Universal Credit couple say they were forced to steal food to feed baby

An Iceland store. Photo: Alwyn Ladell via Flickr (cc).

A young couple say they were forced to steal food to feed their baby after being made to wait weeks for a Universal Credit payment, it has been reported.

Lincolnshire Live reports that Shane Norman and Stacey Lawson used their child’s push chair to conceal food worth £21 from an Iceland store on 5 October last year, claiming they couldn’t continue relying on food banks.

Under Universal Credit new claimants have to wait a minimum of five weeks before receiving their first payment.



A near empty food cupboard. Photo: Oxfam.

The couple appeared at Lincoln Magistrates Court on 14 February this year (2019), charged with theft.

Prosecutor Emma Wright told the court: “On October 5 last year, both Mr Norman and Miss Lawson entered Iceland in Lincoln and concealed a number of items and left the store.

“In interview, they admitted the offence and that it was unlawful. They said they were going to eat the items and wash clothes.”

Defending the couple’s actions, Mark McNeil said: “The couple were caught in a benefits gap as it was changing over to universal credit.

“They were left for weeks without any income.

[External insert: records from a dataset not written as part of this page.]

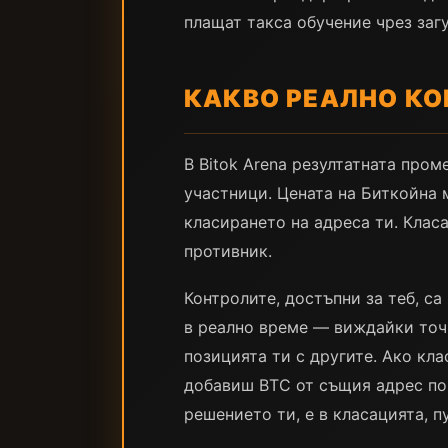
плащат такса обучение чрез загу
КАКВО РЕАЛНО КО
В Bitok Arena резултатната пром
участници. Цената на Биткойна 
класирането на адреса ти. Клас
противник.
Контролите, достъпни за теб, с
в реално време — виждайки точн
позицията ти с другите. Ако кл
добавиш BTC от същия адрес по 
решението ти, е в класацията, 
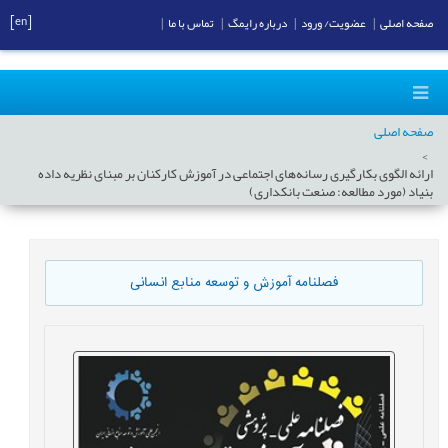
[en]
صفحه اصلی
|
عضویت/ ورود
|
درباره رایمگ
|
تماس با ما
|
صفحه اصلی
ارائه الگوی بکارگیری رسانه‌های اجتماعی در آموزش کارکنان بر مبنای نظریه داده
بنیاد (مورد مطالعه‌: صنعت بانکداری)
فصلنامه آموزش و توسعه منابع انسانی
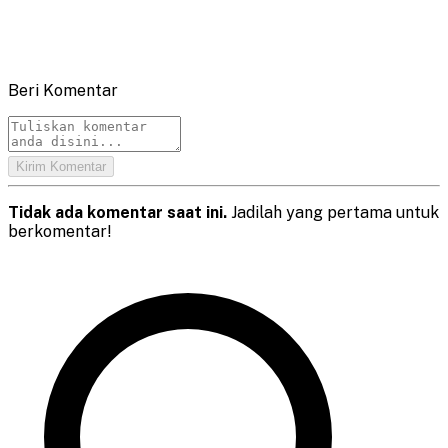
Beri Komentar
Kirim Komentar
Tidak ada komentar saat ini.
Jadilah yang pertama untuk
berkomentar!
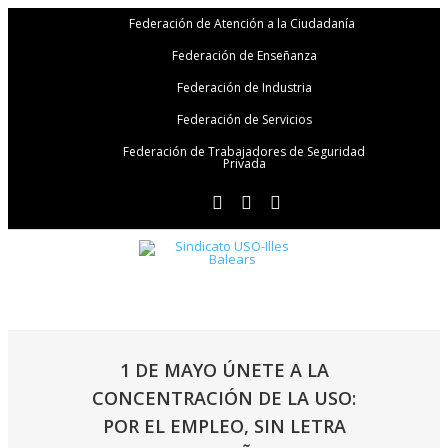
Federación de Atención a la Ciudadanía
Federación de Enseñanza
Federación de Industria
Federación de Servicios
Federación de Trabajadores de Seguridad
Privada
1 DE MAYO ÚNETE A LA
CONCENTRACIÓN DE LA USO:
POR EL EMPLEO, SIN LETRA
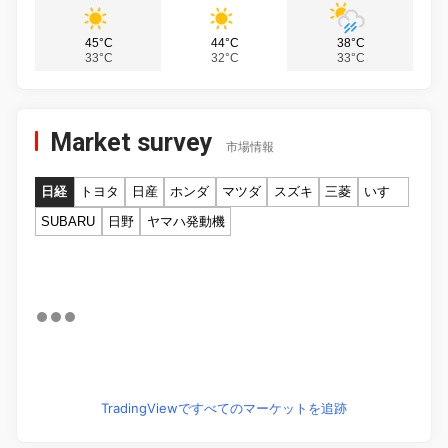
45°C
44°C
38°C
33°C
32°C
33°C
Market survey
市場情報
日経
トヨタ
日産
ホンダ
マツダ
スズキ
三菱
いすゞ
SUBARU
日野
ヤマハ発動機
TradingViewですべてのマーケットを追跡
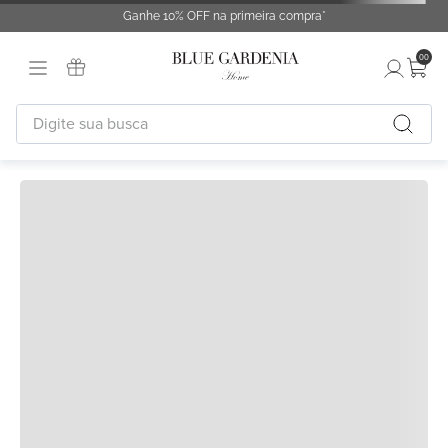
Ganhe 10% OFF na primeira compra*
00
Digite sua busca
TERMOS MAIS BUSCADOS
1
º
fronha
2
º
duvet
3
º
cobertor
4
º
capa duvet
5
º
urban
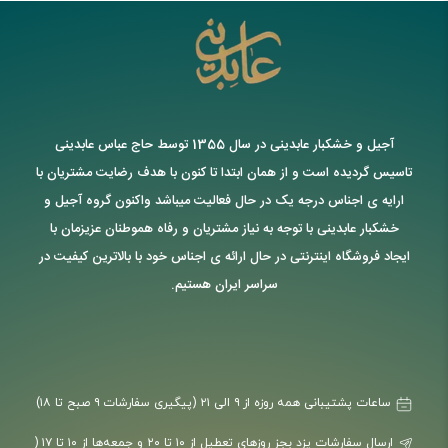
آجیل و خشکبار عابدینی در سال 1355 توسط حاج عباس عابدینی
تاسیس گردیده است و از همان ابتدا تا کنون با هدف رضایت مشتریان با
ارایه ی اجناس درجه یک در حال فعالیت میباشد واکنون گروه آجیل و
خشکبار عابدینی با توجه به نیاز مشتریان و رفاه هموطنان عزیزمان با
ایجاد فروشگاه اینترنتی در حال ارائه ی اجناس خود با بالاترین کیفیت در
سراسر ایران هستیم.
ساعات پشتیبانی همه روزه از ۹ الی ۲۱ (پیگیری سفارشات ۹ صبح تا ۱۸)
ارسال سفارشات یزد بجز روزهای تعطیل از ۱۰ تا ۲۰ و جمعه‌ها از ۱۰ تا ۱۷ (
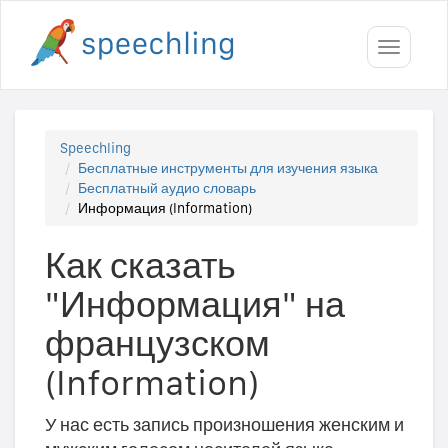
Toggle
navigati
Speechling
Бесплатные инструменты для изучения языка
Бесплатный аудио словарь
Информация (Information)
Как сказать
"Информация" на
французском
(Information)
У нас есть запись произношения женским и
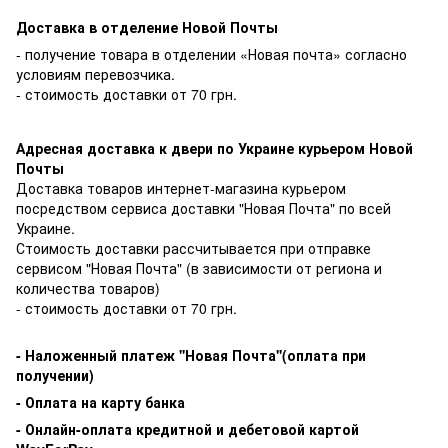
Доставка в отделение Новой Почты
- получение товара в отделении «Новая почта» согласно
условиям перевозчика.
- стоимость доставки от 70 грн.
Адресная доставка к двери по Украине курьером Новой
Почты
Доставка товаров интернет-магазина курьером
посредством сервиса доставки "Новая Почта" по всей
Украине.
Стоимость доставки рассчитывается при отправке
сервисом "Новая Почта" (в зависимости от региона и
количества товаров)
- стоимость доставки от 70 грн.
-
Наложенный платеж ''Новая Почта''(оплата при
получении)
- Оплата на карту банка
- Онлайн-оплата кредитной и дебетовой картой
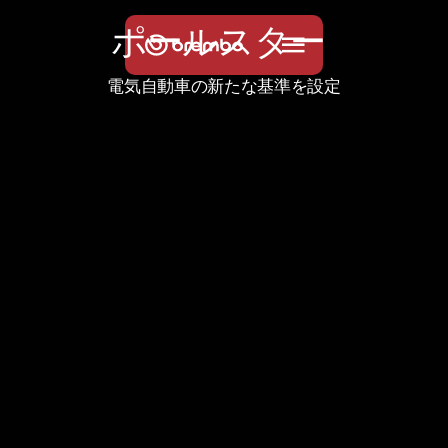
ポ
ー
ル
ス
タ
ー
電気自動車の新たな基準を設定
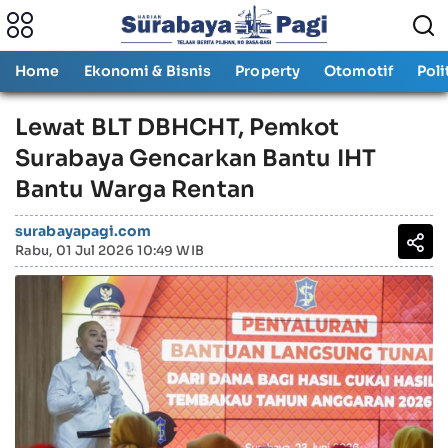
Home
Ekonomi & Bisnis
Property
Otomotif
Poli
Lewat BLT DBHCHT, Pemkot
Surabaya Gencarkan Bantu IHT
Bantu Warga Rentan
surabayapagi.com
Rabu, 01 Jul 2026 10:49 WIB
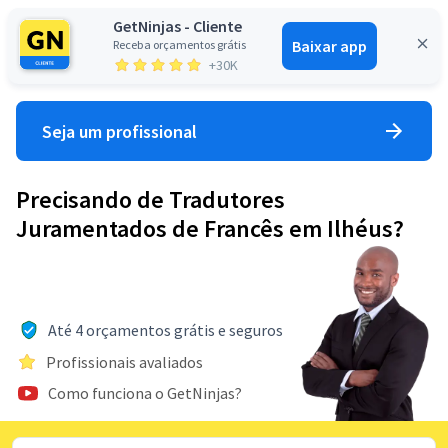
GetNinjas - Cliente
Baixar app
Receba orçamentos grátis
Entrar
+30K
Seja um profissional
Precisando de Tradutores
Juramentados de Francês em Ilhéus?
Até 4 orçamentos grátis e seguros
Profissionais avaliados
Como funciona o GetNinjas?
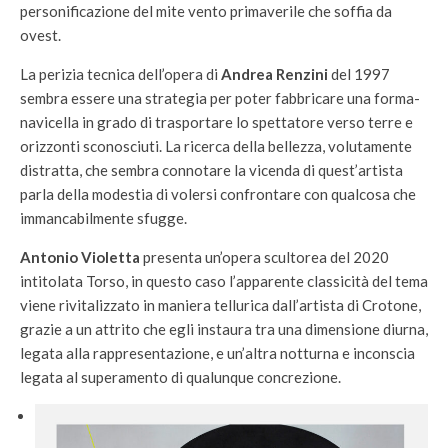
personificazione del mite vento primaverile che soffia da
ovest.
La perizia tecnica dell’opera di
Andrea Renzini
del 1997
sembra essere una strategia per poter fabbricare una forma-
navicella in grado di trasportare lo spettatore verso terre e
orizzonti sconosciuti. La ricerca della bellezza, volutamente
distratta, che sembra connotare la vicenda di quest’artista
parla della modestia di volersi confrontare con qualcosa che
immancabilmente sfugge.
Antonio Violetta
presenta un’opera scultorea del 2020
intitolata Torso, in questo caso l’apparente classicità del tema
viene rivitalizzato in maniera tellurica dall’artista di Crotone,
grazie a un attrito che egli instaura tra una dimensione diurna,
legata alla rappresentazione, e un’altra notturna e inconscia
legata al superamento di qualunque concrezione.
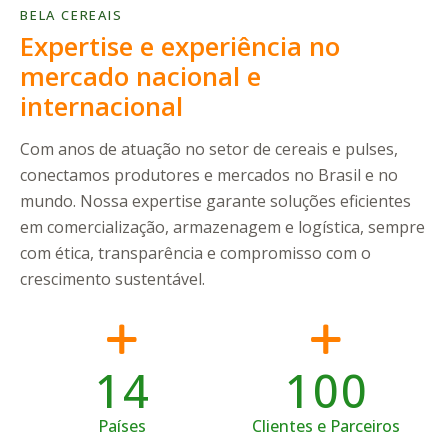
BELA CEREAIS
Expertise e experiência no
mercado nacional e
internacional
Com anos de atuação no setor de cereais e pulses,
conectamos produtores e mercados no Brasil e no
mundo. Nossa expertise garante soluções eficientes
em comercialização, armazenagem e logística, sempre
com ética, transparência e compromisso com o
crescimento sustentável.
1
4
1
0
0
Países
Clientes e Parceiros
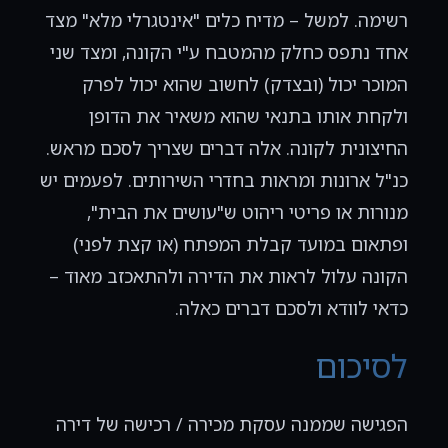
רשימה. למשל – מדיח כלים "אינטגרלי מלא" מצד
אחד נתפס כחלק מהמטבח ע"י הקונה, ומצד שני
המוכר יכול (ובצדק) לחשוב שהוא יכול לפרק
ולקחת אותו בתנאי שהוא משאיר את הדופן
החיצונית לקונה. אלה דברים שצריך לסכם מראש.
כנ"ל ארונות ומראות בחדרי השירותים. לפעמים יש
מנורות או פריטי ריהוט ש"עושים את הבית",
ופתאום במועד קבלת המפתח (או קצת לפני)
הקונה עלול לראות את הדירה ולהתאכזב מאוד –
כדאי לוודא ולסכם דברים כאלה.
לסיכום
הפגישה שממנה עסקת מכירה / רכישה של דירה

This was an act of desperation.

“Had the benefits been paid on time as they should be, they would have not found themselves in this situation.”

“They could not keep going to the food bank to get their meals”, he said.



Shane Norman was given a conditional discharge of nine months, and ordered to pay £11 compensation and a victim surcharge of £20.

His partner Stacey Lawson was also given a conditional discharge of nine months, and ordered to pay £30 compensation and a £20 victim surcharge.

Changes to the controversial Universal Credit payment system mean that claimants can now ask for advance payments that are paid back over time.

Work and Pensions Secretary, Amber Rudd MP. Photo: Chris McAndrew [CC BY 3.0]

The news comes soon after Work and Pensions Secretary Amber Rudd (pictured above) admitted to MPs that Universal Credit has pushed people to food banks.

“It is absolutely clear that there were challenges with the initial rollout of Universal Credit”, she told MPs.

“And the main issue that led to an increase in food bank use could have been the fact that people had difficulty accessing their money early enough.

“We have made changes to accessing Universal Credit so that people can have advances, so that there is a legacy run-on after two weeks, of housing benefit, and we believe that will help with food insecurity.”



She continued: “I have acknowledged the fact that people had difficulty accessing the money on time as one of the causes for the growth in food banks.

“But we have tried to address that and one of the principal ways of doing that is ensuring every applicant can have advance payment on the day that they apply.”

In November 2018, the UK’s largest Food Bank network Trussell Trust released figures showing a 13% increase in referrals between April and September 2018, whilst blaming the minimum five week wait for an initial payment of Universal Credit as one of the main causes.

Commenting on those figures, Chief Executive of The Trussell Trust Emma Revie said: “We created systems like our national health service, fire service and benefits system because we’re a country that believes in protecting each other.

“Our benefits system is supposed to anchor any of us from being swept into poverty, but if Universal Credit is to do that, we need to see urgent changes.

“It’s not right that people are being forced to use foodbanks after weeks of waiting for Universal Credit payments.”

Last updated at 21:06 (GMT) on 16 February 2019.